After all, according to the program notes, that is the point of the show: to highlight an increasing emotional immunity to gun violence. And, while the opening scene does just that, unfortunately, the script struggles to maintain a sense of thematic continuity throughout. The various overlapping motifs are dense and inconsistent, and the play would benefit from significant workshopping to tease the primary premise out of its pages. Perhaps there is too much that is familiar in this staging to be able to navigate that density: there are 1930s props juxtaposed with cell phones that can receive photo texts and camouflage bulletproof vests. There are elements of literary fantasy, other components that read like 1950s sitcoms, the mystery of why a child won’t speak and who her friend is, and heavy-handed near-sexual assault paired with the threat of bodily harm without compliance.


On a positive side, the company has paid a significant amount of attention towards thoughtfully preparing the design components of the production in this premiere; there is an armorer listed in the program (Dan R. Chatham II) and all handling of prop guns (Alyssa Kane) reads as authentic and comfortable, the various 1930s-50s inspired costumes are dapper (no costumer listed), and Tony Cucuzzella’s set design is an effective space wherein this dystopian satire can unfold. The space is appropriately lit by Michelle Miles and gunshots resonate with a realistic ring, thanks to Jon Fredette.

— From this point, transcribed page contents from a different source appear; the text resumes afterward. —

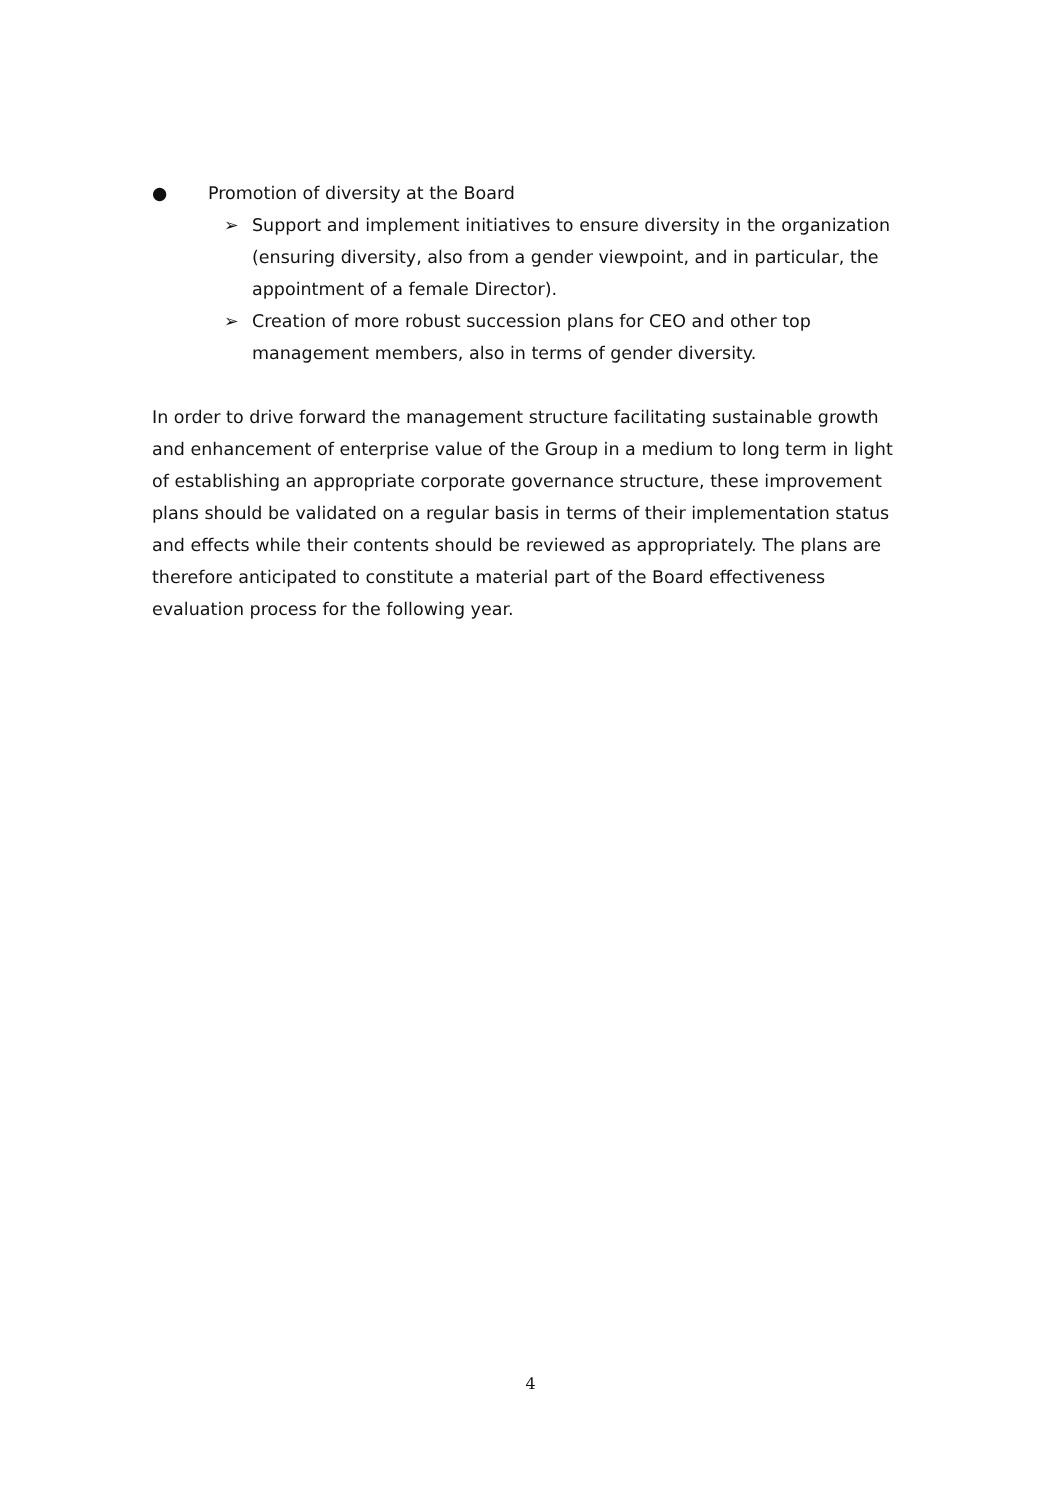● Promotion of diversity at the Board
➢ Support and implement initiatives to ensure diversity in the organization (ensuring diversity, also from a gender viewpoint, and in particular, the appointment of a female Director).
➢ Creation of more robust succession plans for CEO and other top management members, also in terms of gender diversity.
In order to drive forward the management structure facilitating sustainable growth and enhancement of enterprise value of the Group in a medium to long term in light of establishing an appropriate corporate governance structure, these improvement plans should be validated on a regular basis in terms of their implementation status and effects while their contents should be reviewed as appropriately. The plans are therefore anticipated to constitute a material part of the Board effectiveness evaluation process for the following year.
4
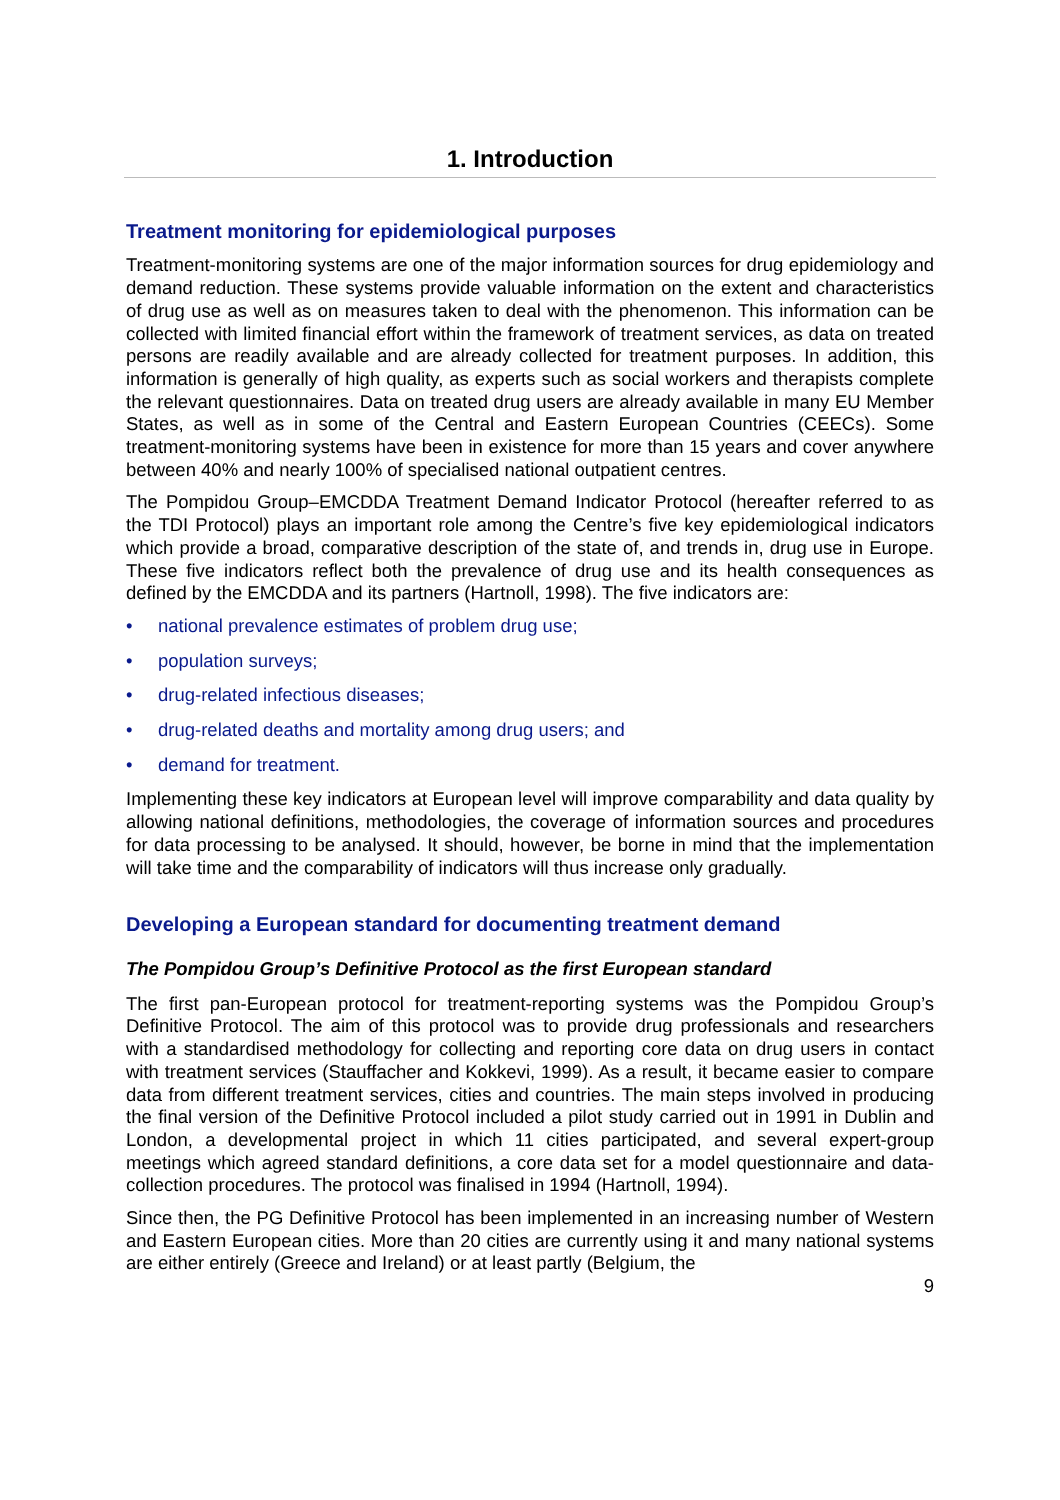1. Introduction
Treatment monitoring for epidemiological purposes
Treatment-monitoring systems are one of the major information sources for drug epidemiology and demand reduction. These systems provide valuable information on the extent and characteristics of drug use as well as on measures taken to deal with the phenomenon. This information can be collected with limited financial effort within the framework of treatment services, as data on treated persons are readily available and are already collected for treatment purposes. In addition, this information is generally of high quality, as experts such as social workers and therapists complete the relevant questionnaires. Data on treated drug users are already available in many EU Member States, as well as in some of the Central and Eastern European Countries (CEECs). Some treatment-monitoring systems have been in existence for more than 15 years and cover anywhere between 40% and nearly 100% of specialised national outpatient centres.
The Pompidou Group–EMCDDA Treatment Demand Indicator Protocol (hereafter referred to as the TDI Protocol) plays an important role among the Centre’s five key epidemiological indicators which provide a broad, comparative description of the state of, and trends in, drug use in Europe. These five indicators reflect both the prevalence of drug use and its health consequences as defined by the EMCDDA and its partners (Hartnoll, 1998). The five indicators are:
• national prevalence estimates of problem drug use;
• population surveys;
• drug-related infectious diseases;
• drug-related deaths and mortality among drug users; and
• demand for treatment.
Implementing these key indicators at European level will improve comparability and data quality by allowing national definitions, methodologies, the coverage of information sources and procedures for data processing to be analysed. It should, however, be borne in mind that the implementation will take time and the comparability of indicators will thus increase only gradually.
Developing a European standard for documenting treatment demand
The Pompidou Group’s Definitive Protocol as the first European standard
The first pan-European protocol for treatment-reporting systems was the Pompidou Group’s Definitive Protocol. The aim of this protocol was to provide drug professionals and researchers with a standardised methodology for collecting and reporting core data on drug users in contact with treatment services (Stauffacher and Kokkevi, 1999). As a result, it became easier to compare data from different treatment services, cities and countries. The main steps involved in producing the final version of the Definitive Protocol included a pilot study carried out in 1991 in Dublin and London, a developmental project in which 11 cities participated, and several expert-group meetings which agreed standard definitions, a core data set for a model questionnaire and data-collection procedures. The protocol was finalised in 1994 (Hartnoll, 1994).
Since then, the PG Definitive Protocol has been implemented in an increasing number of Western and Eastern European cities. More than 20 cities are currently using it and many national systems are either entirely (Greece and Ireland) or at least partly (Belgium, the
9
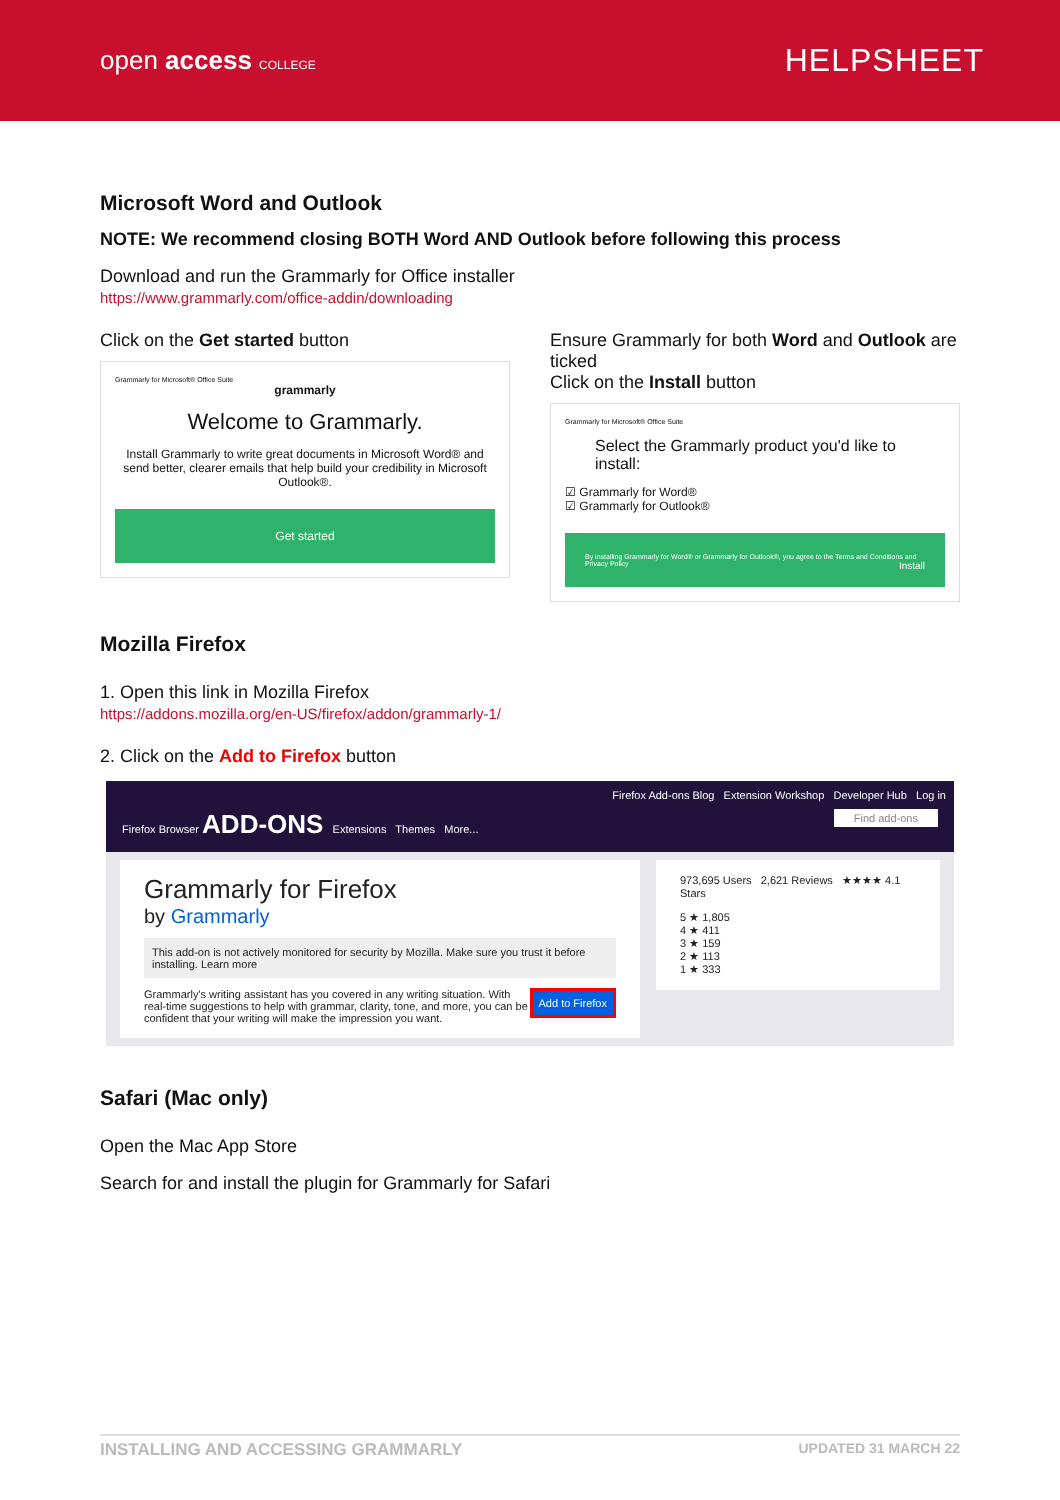open access COLLEGE
HELPSHEET
Microsoft Word and Outlook
NOTE: We recommend closing BOTH Word AND Outlook before following this process
Download and run the Grammarly for Office installer
https://www.grammarly.com/office-addin/downloading
Click on the Get started button
Grammarly for Microsoft® Office Suite
grammarly
Welcome to Grammarly.
Install Grammarly to write great documents in Microsoft Word® and send better, clearer emails that help build your credibility in Microsoft Outlook®.
Get started
Ensure Grammarly for both Word and Outlook are ticked
Click on the Install button
Grammarly for Microsoft® Office Suite
Select the Grammarly product you'd like to install:
☑ Grammarly for Word®
☑ Grammarly for Outlook®
By installing Grammarly for Word® or Grammarly for Outlook®, you agree to the Terms and Conditions and Privacy Policy Install
Mozilla Firefox
1. Open this link in Mozilla Firefox
https://addons.mozilla.org/en-US/firefox/addon/grammarly-1/
2. Click on the Add to Firefox button
Firefox Add-ons Blog Extension Workshop Developer Hub Log in
Firefox Browser ADD-ONS Extensions Themes More... Find add-ons
Grammarly for Firefox
by Grammarly
This add-on is not actively monitored for security by Mozilla. Make sure you trust it before installing. Learn more
Add to Firefox Grammarly's writing assistant has you covered in any writing situation. With real-time suggestions to help with grammar, clarity, tone, and more, you can be confident that your writing will make the impression you want.
973,695 Users 2,621 Reviews ★★★★ 4.1 Stars
5 ★ 1,805
4 ★ 411
3 ★ 159
2 ★ 113
1 ★ 333
Safari (Mac only)
Open the Mac App Store
Search for and install the plugin for Grammarly for Safari
INSTALLING AND ACCESSING GRAMMARLY UPDATED 31 MARCH 22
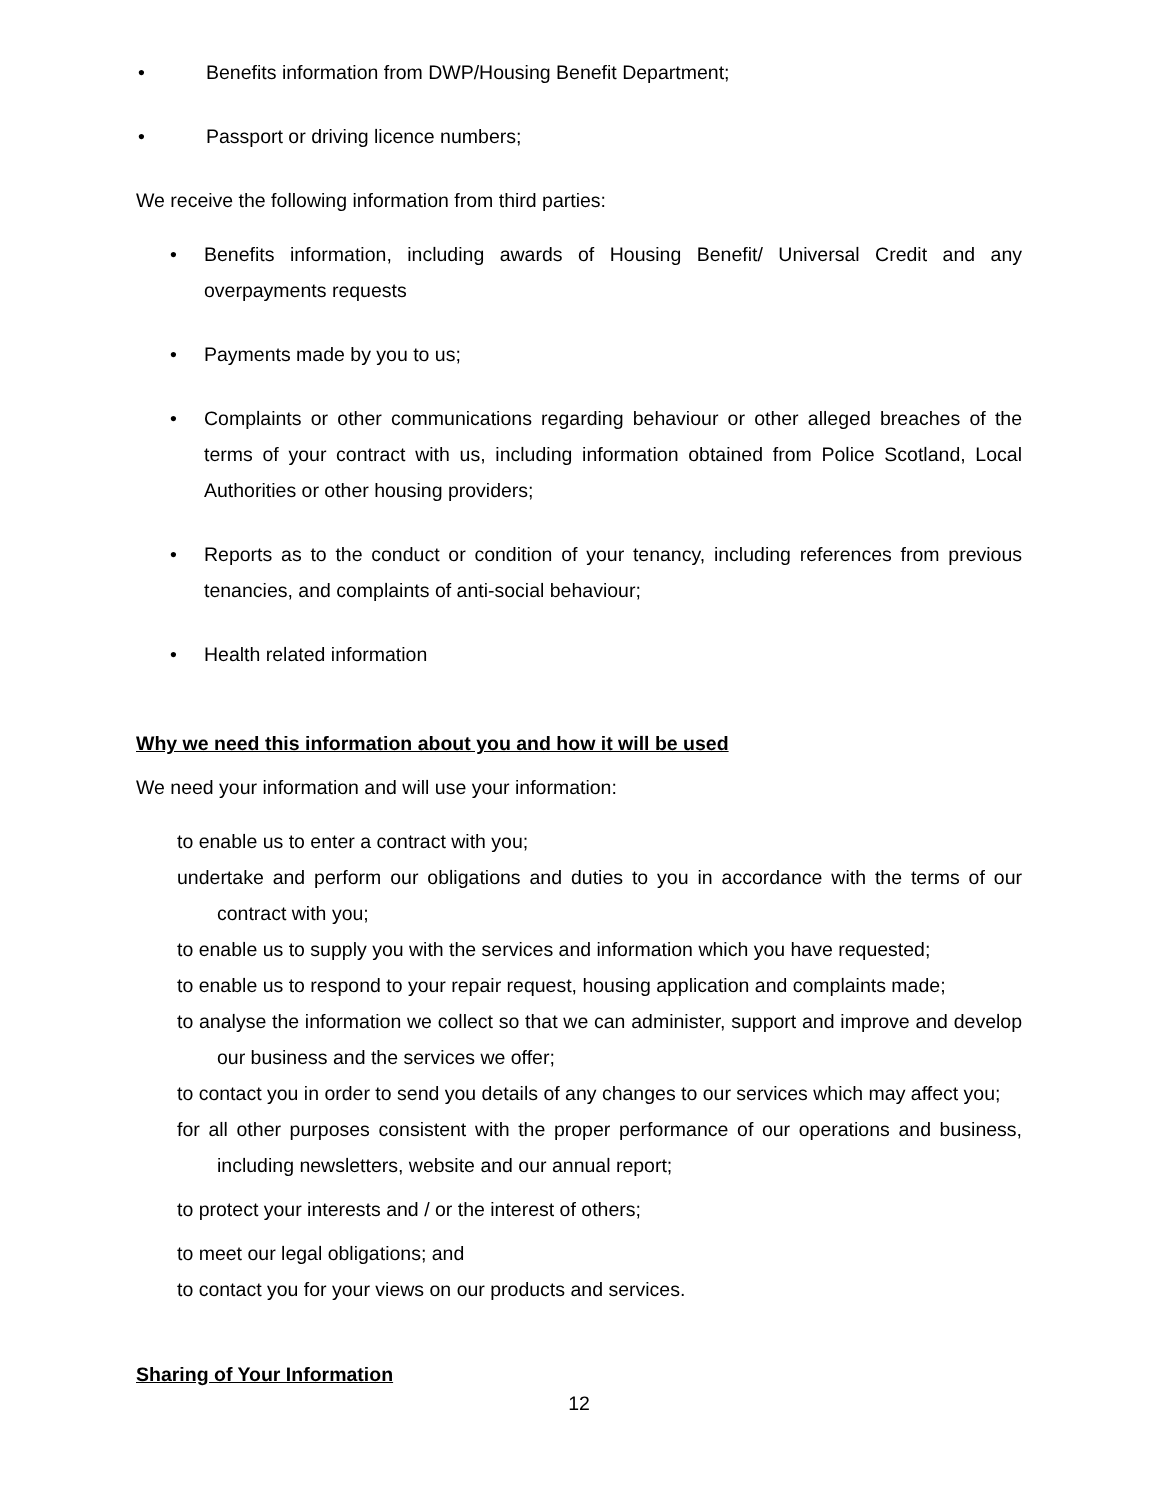• Benefits information from DWP/Housing Benefit Department;
• Passport or driving licence numbers;
We receive the following information from third parties:
• Benefits information, including awards of Housing Benefit/ Universal Credit and any overpayments requests
• Payments made by you to us;
• Complaints or other communications regarding behaviour or other alleged breaches of the terms of your contract with us, including information obtained from Police Scotland, Local Authorities or other housing providers;
• Reports as to the conduct or condition of your tenancy, including references from previous tenancies, and complaints of anti-social behaviour;
• Health related information
Why we need this information about you and how it will be used
We need your information and will use your information:
to enable us to enter a contract with you;
undertake and perform our obligations and duties to you in accordance with the terms of our contract with you;
to enable us to supply you with the services and information which you have requested;
to enable us to respond to your repair request, housing application and complaints made;
to analyse the information we collect so that we can administer, support and improve and develop our business and the services we offer;
to contact you in order to send you details of any changes to our services which may affect you;
for all other purposes consistent with the proper performance of our operations and business, including newsletters, website and our annual report;
to protect your interests and / or the interest of others;
to meet our legal obligations; and
to contact you for your views on our products and services.
Sharing of Your Information
12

However, even the spot-on efforts by co-directors Kate Rose Reynolds and Rosina Reynolds to shape Karel’s interpretation of mother Mary (whose affects are replete with eerie, dead eyes stares, a bird-like cocking of her head, and a firm commitment to an unwavering, disconcerting desire to have another replacement baby, but only if she can hit a target) aren’t enough. The script, which is intended to follow the character arc of father Harry through his reckoning of a life without his daughter, simply struggles to do its one charge: aim true.


It’s likely that the dark satirical humor; the elements of fantasy infused by the integration of Lewis Carroll’s ‘Alice in Wonderland;’ the opportunity to explore conversations about firearms legislation and freedoms in post-show chatbacks; and the lobby display highlighting gun violence will contribute towards varying takeaways for audience members. That said, in writing “an anti-gun play” without clear and definitive rhetorical messaging, gUnTOPIA feels like a missed opportunity to use the theatrical stage as a vehicle for social change and advocacy.


The Roustabouts Theatre Co.’s production of gUnTOPIA runs through April 2 at Moxie Theatre.